Federal Reserve Chair nominee Janet Yellen sat before the Senate Banking Committee on Thursday morning. The session, which Yellen kicked off with a short testimony, covered a lot of ground. Committee members generally asked direct but mild questions about the Fed, its monetary strategy, and how Yellen intends to posture herself following her (technically tentative but widely presumed to be in the bag) confirmation.
Here are a few key takeaways from the hearing.
1. Transparency, openness, and the Fed’s relationship with Congress
Chaired by Sen. Tim Johnson (D-S.D.), the Senate Banking Committee traces its roots back to 1913, the same year that the Federal Reserve System was established by the Federal Reserve Act. The committee oversees a wide range of issues but has historically served as the primary interface between the Senate and the Fed. This is relevant because the nature of the relationship between Congress and the Fed is an increasingly important topic of conversation among policymakers, and the subject was breached at Thursday’s hearing.
Specifically, it is the evolving issue of transparency and openness with regard to Fed decision-making that has become a centerpiece of the conversation. The issue is perhaps best represented by a piece of legislation championed by Sen. Rand Paul (R-Ky.). The legislation would require that the Fed’s decision-making on monetary issues be audited, a step that is above and beyond the financial audits that currently take place.
The idea behind the bill — that the Fed needs to be more open and more transparent — has been a thread throughout much of the conversation surrounding Yellen’s confirmation. Broadly, this thread has been called the “audit-the-Fed movement,” and the cause has gained support from conservative lawmakers. Paul does not sit on the Senate Banking Committee, but he has proposed that Yellen’s confirmation be delayed until there is a vote on the audit bill.
Sen. David Vitter (R-La.) raised the issue during the hearing, asking Yellen if she would support the idea of the Government Accountability Office reviewing Fed decision-making. Yellen responded with some of the same boilerplate language that current Fed Chair Ben Bernanke used in the past to respond to similar questions: “We’re one of the most transparent central bank in the world.”
Yellen said that she would oppose any measure that would conflate the independence of Fed decision-making with “short-term political pressures.” For the past 50 years, Congress has recognized that the Fed should be exempt from GAO auditing specifically for that reason. At arm’s length, this appears the necessary policy — in order for the Fed to be effective, it must operate independently.
But ongoing asset purchases are expected to grow the Fed’s balance sheet to nearly one quarter of the size of U.S. gross domestic product in coming years, and this prospect is rightly concerning.
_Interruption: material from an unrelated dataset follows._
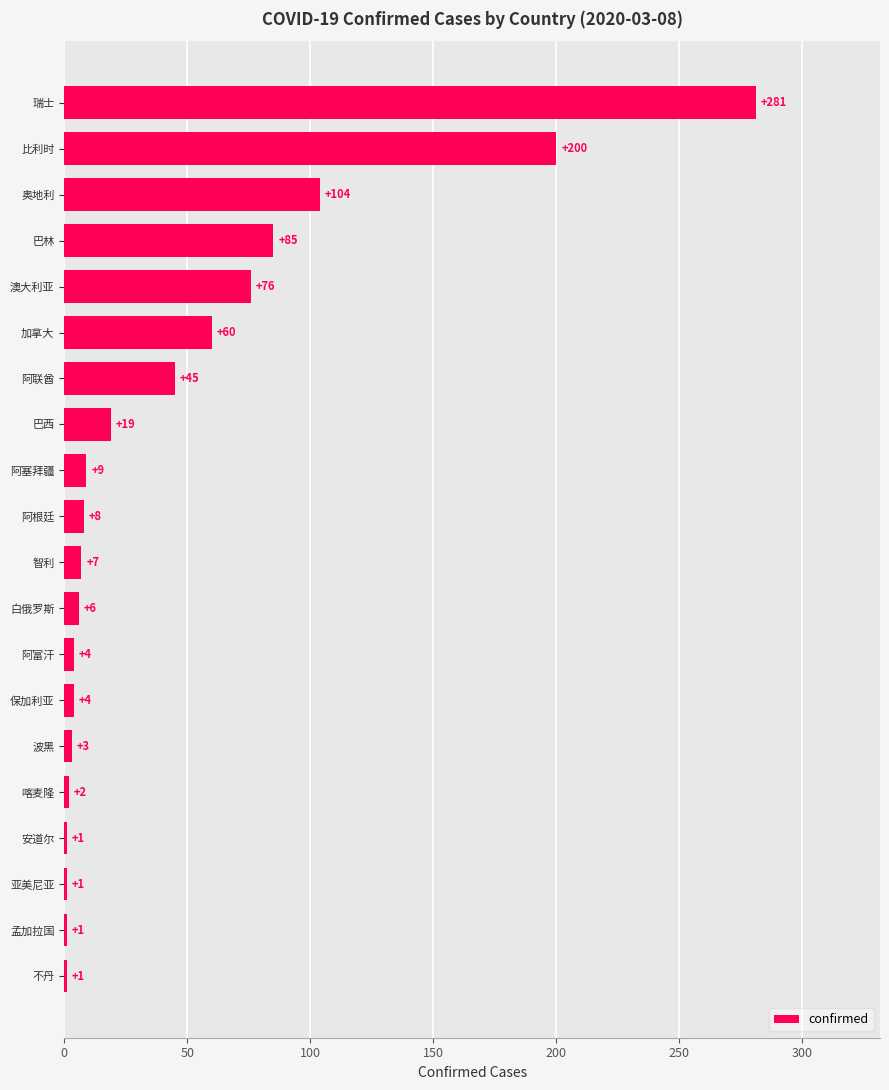

What is the difference between the maximum and minimum values?

280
2. The effectiveness of quantitative easing and a timeline for tapering
“It seems to me that there’s a disconnect between what the Fed intended to accomplish and the results,” said Sen. Mike Crapo (R-Idaho), the ranking Republican on the Senate Banking Committee. “How do you respond to concerns that quantitative easing has limited impact on economic growth and has contributed to risks in our financial markets?”
For some context, the Fed is currently engaged in a monetary strategy called quantitative easing. Under this program, the Fed is purchasing agency mortgage-backed securities and longer-term Treasury securities from the open market at a rate of $85 billion per month.
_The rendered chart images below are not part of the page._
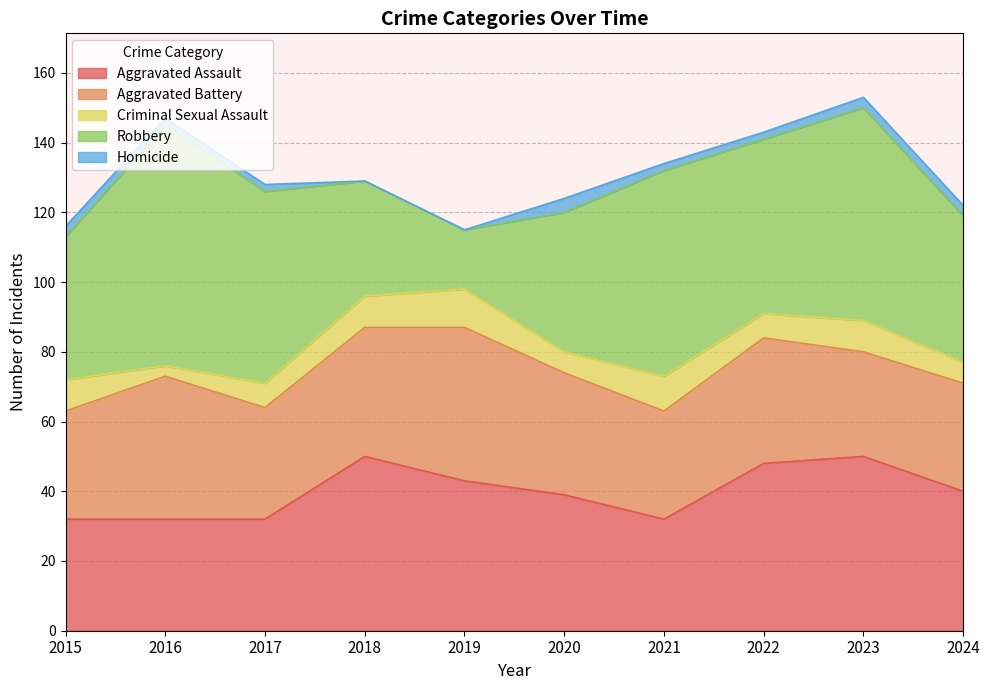

True or false: Robbery and Criminal Sexual Assault cross at least once.

False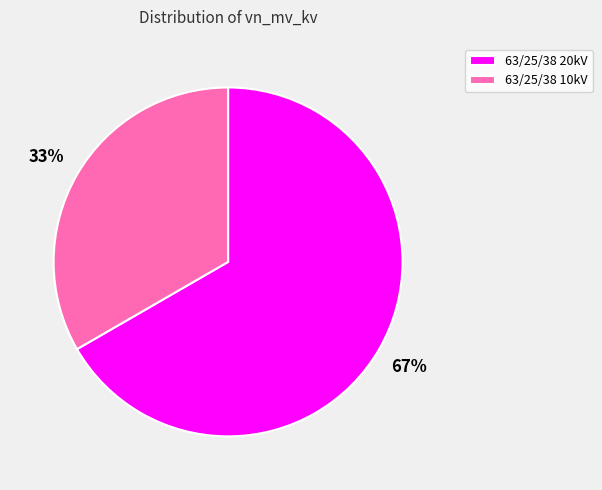

What is the majority slice?

63/25/38 20kV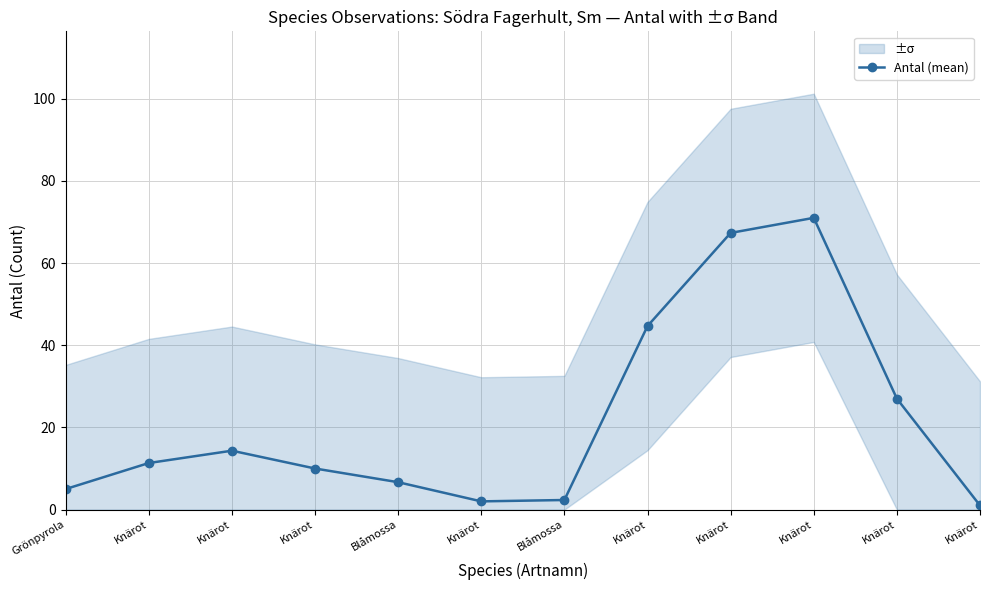

True or false: there are more than 0 points higher than both neighbors.

True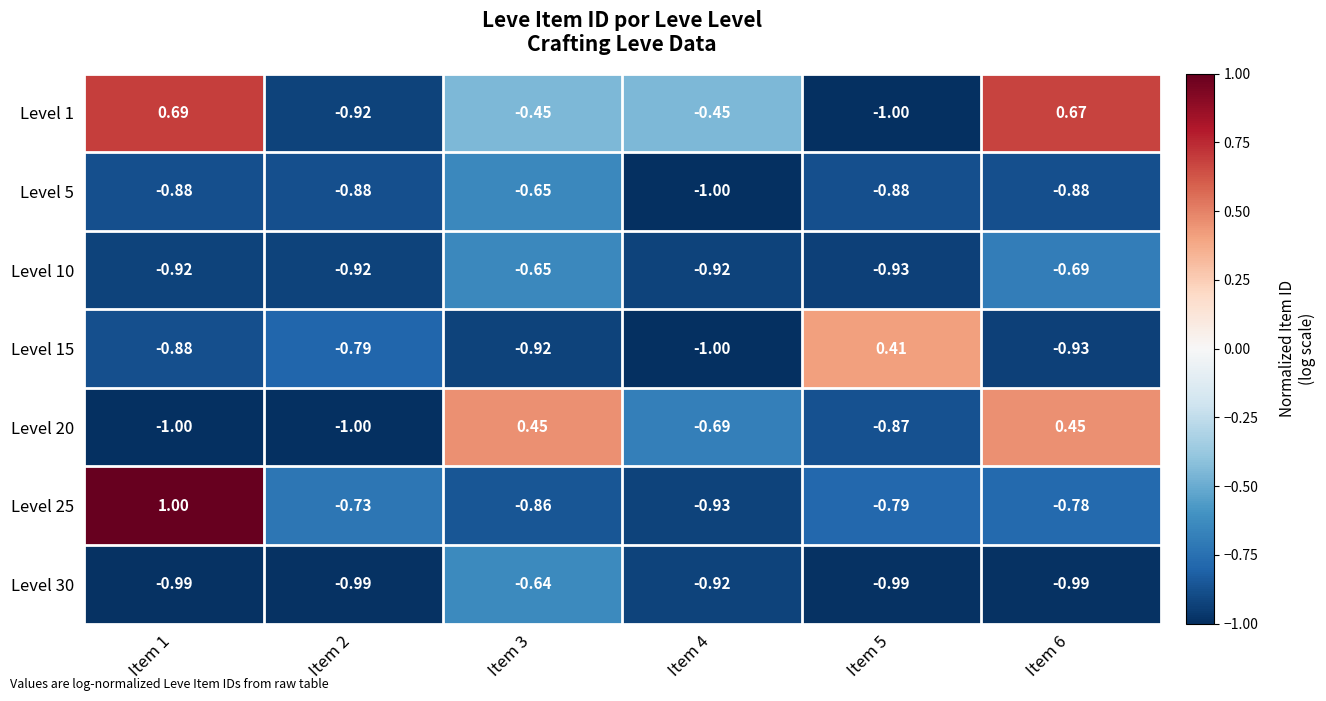

What is the spread (max minus min) of values at Item 6?

1.7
“The purpose of these purchases was to push down longer-term interest rates, and we have seen interest rates fall very substantially,” Yellen said in response. “Lower interest rates, lower mortgage rates particularly, have been instrumental … in generating the recovery of the housing sector.”
She added: “I would agree that this program cannot go on forever. There are costs and risks to financial stability … and those are risks we take very seriously.”
When asked if she had any estimate of when the taper would begin, she repeated the standard language about the ongoing evaluation of incoming data. The Fed has set an inflation expectation threshold of 2.5 percent and a headline unemployment target of 6.5 percent as conditions for a change in policy. Fed economists have reiterated time and again that the timeline for a tapering of asset purchases will depend primarily on what the incoming data are saying.
3. Financial stability and the Fed’s role as a regulator
One of the great concerns regarding quantitative easing is that cheap credit will encourage risk-taking on Wall Street, which will ultimately lead to financial instability. Yellen was asked on several occasions if she believes there are bubbles forming in various asset classes, to which she said no.
Whether the Fed should — or even has the power — to fight asset bubbles is a hot topic of conversation, and the subject invariably came up during the hearing. Sen. Bob Menendez (D-N.J.): “Some commentators have suggested that in addition to managing inflation and promoting full employment, the Fed should also monitor and attempt to fight asset bubbles. Do you think it’s a feasible job and something that the Fed should be doing? And if so, how would you go about it?”
Yellen replied: “I think it’s important for the Fed, hard as it is, to attempt to detect asset bubbles when they’re forming. We devote a good deal of time and attention to monitoring asset prices in different sectors … to try to see if there is evidence of price misalignments that are developing. An environment of low interest rates can induce risky behavior, and I would not rule out monetary policy conceivably having to play a role” to curb that risky behavior.”